Mr. Piketty has now written “A Brief History of Inequality,” a new version of his “soak the rich” thesis that’s been shortened and simplified for the plebs. Earlier this month, he appeared on a New York Times “Ezra Klein Show” podcast to plug his new book.

The prime economic villain in Mr. Piketty’s worldview is wealth inequality, which he describes as the best indicator of opportunity and power. The absence of wealth reduces choice, forcing people “to accept any working condition at any wage.”

Yet, at the same time, he acknowledges that free-market economic policies have generated an “enormous rise in income per capita” that gave birth to an affluent middle class in the West.
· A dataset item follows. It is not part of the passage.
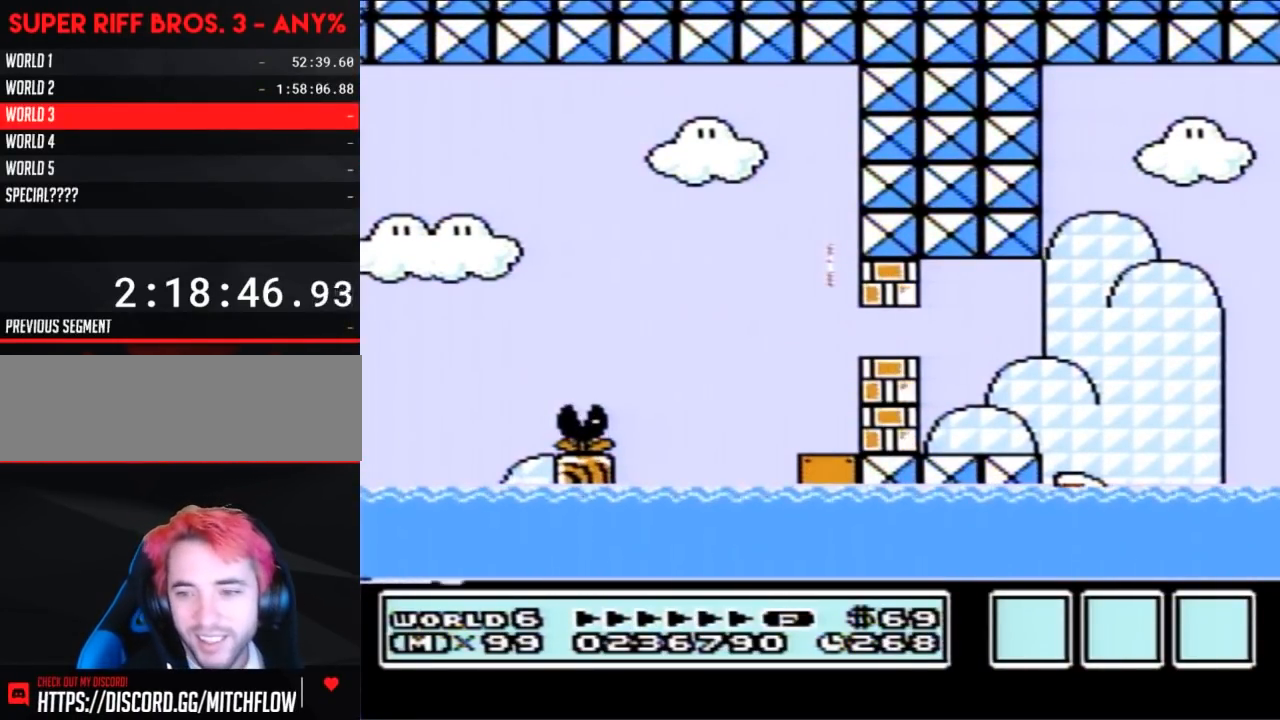
{"buttons": [], "events": []}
The people in the bottom half of the income spectrum “have a much better life than one century ago,” he concedes.

This 10-fold increase in broad-based prosperity isn’t enough to satisfy Mr. Piketty’s passion for leveling. What really matters, so he argues, is that vast amounts of wealth remain in the hands of a small socio-economic elite.
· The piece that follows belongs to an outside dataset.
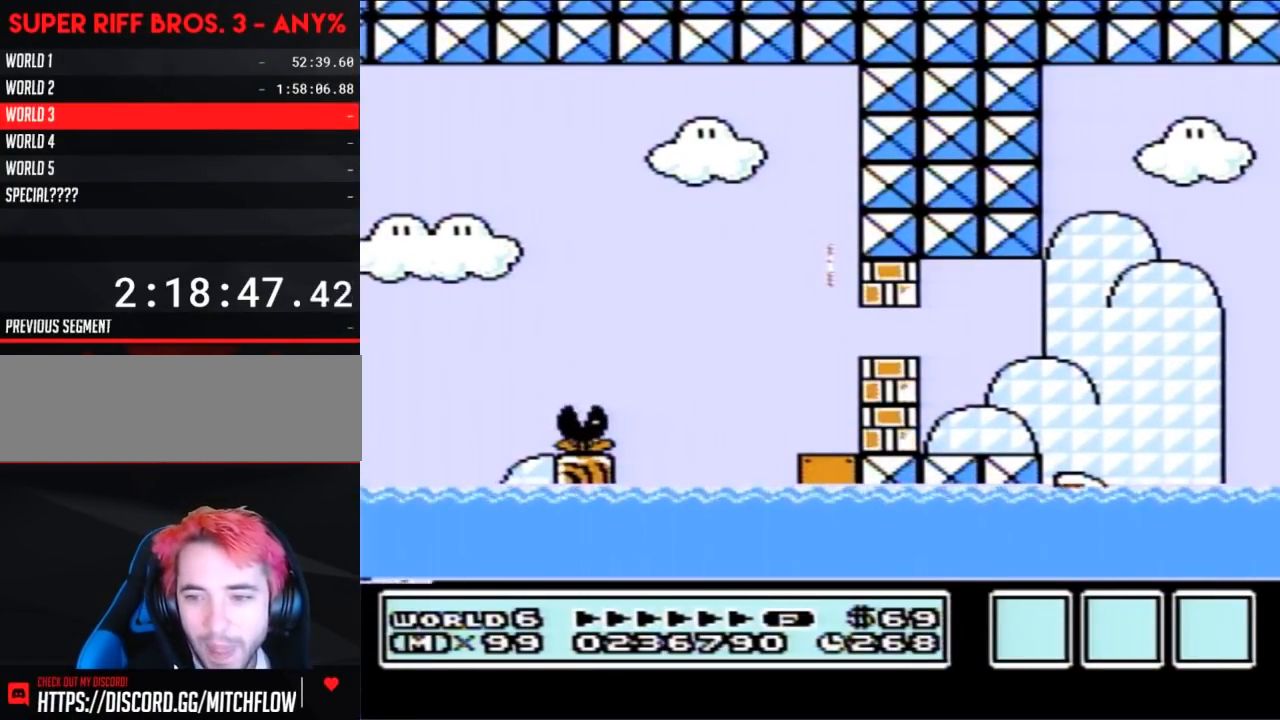
{"buttons": [], "events": []}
In Mr. Piketty’s view, this inequality of outcomes is so hardwired into our existing economic system that conventional policies of welfare state social democracy are mere analgesics rather than genuine cures. By way of alternative, he advocates “participatory socialism,” a suite of radical redistributionist policies guaranteed to please Senators Warren and Sanders.

The core of participatory socialism revolves around a grant of $150,000 to each person on his 25th birthday to be funded by a new tax on inheritance and wealth. In other words, Mr. Piketty has set his sights, not only on what you earn, but on what you own and bequeath to your children as well.
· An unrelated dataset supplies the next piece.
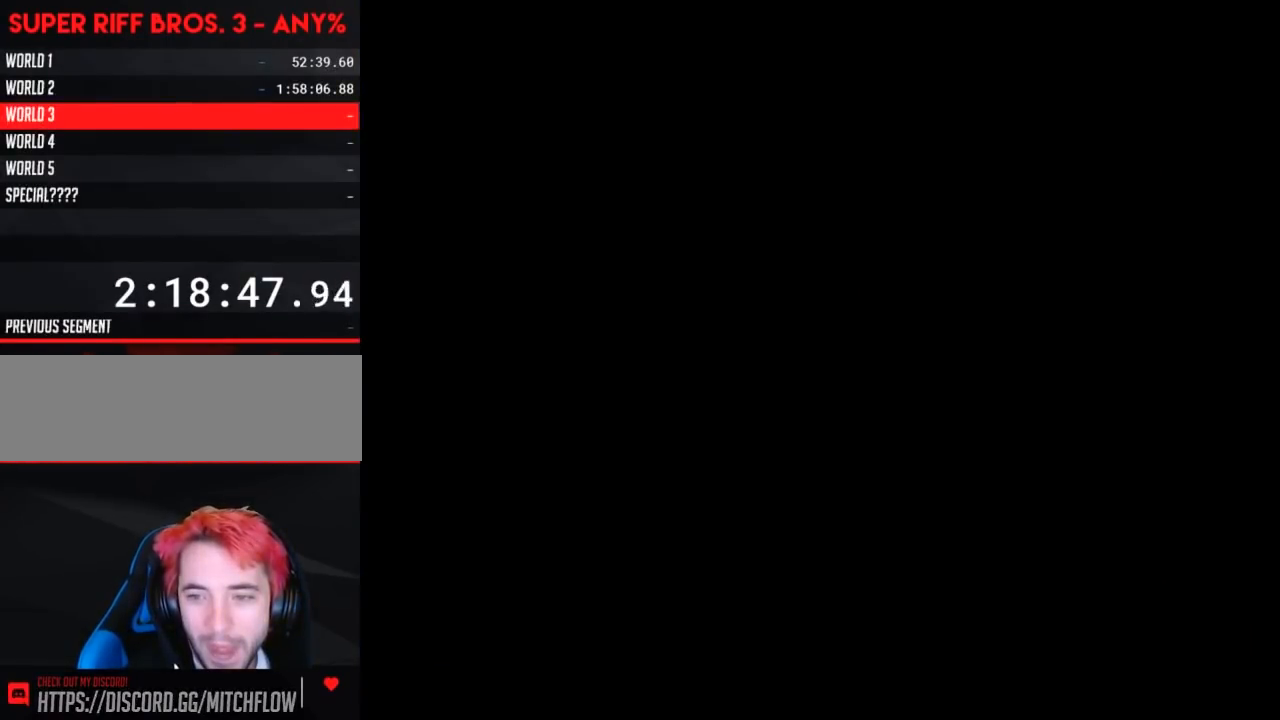
{"buttons": [], "events": []}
Like many leftists, he rejects the argument that his new tax regime would strangle economic growth, pointing to America’s burgeoning post-World War II prosperity despite a top marginal rate of 91 percent. Yet, Mr. Piketty is oblivious to the reality that those three golden decades following 1945 were a historical anomaly rather than a model that can be emulated.

With its industrial base untouched by the world’s most destructive conflict, America could get away with economic inefficiency while the nations of Europe and Asia were digging their way out of the rubble.

Mr. Piketty is quick with reassurances that complete equality is not the objective of his participatory socialist system. An income gap of “one to 10 or even one to 5 is probably sufficient to get the right incentives,” he declares.

Thank you, comrade, but history teaches that such theoretical guarantees guarantee absolutely nothing. When President Taft first proposed what would become the 16th amendment authorizing the federal income tax, he suggested that a corporate rate of two percent would suffice.

The federal corporate tax rate is now 21 percent, reflecting the verity that elected officials love to purchase popularity with other peoples’ money — money seized through the coercive power of government.

From the ivory tower of the Paris School of Economics, it’s easy for Mr. Piketty to maintain a naïveté about the consequences of his proposals. He is free to hypothesize about a perfect balance between taxes and personal wealth. Meanwhile, here in the real world, things are messier, blurrier, and far more subject to human error.

At the end of the podcast, Mr. Piketty mentions three books that have influenced his worldview. He fails to list Friedrich Hayek, who, in “Fatal Conceit: The Errors of Socialism,” wrote: “The curious task of economics is to demonstrate to men how little they really know about what they imagine they can design.”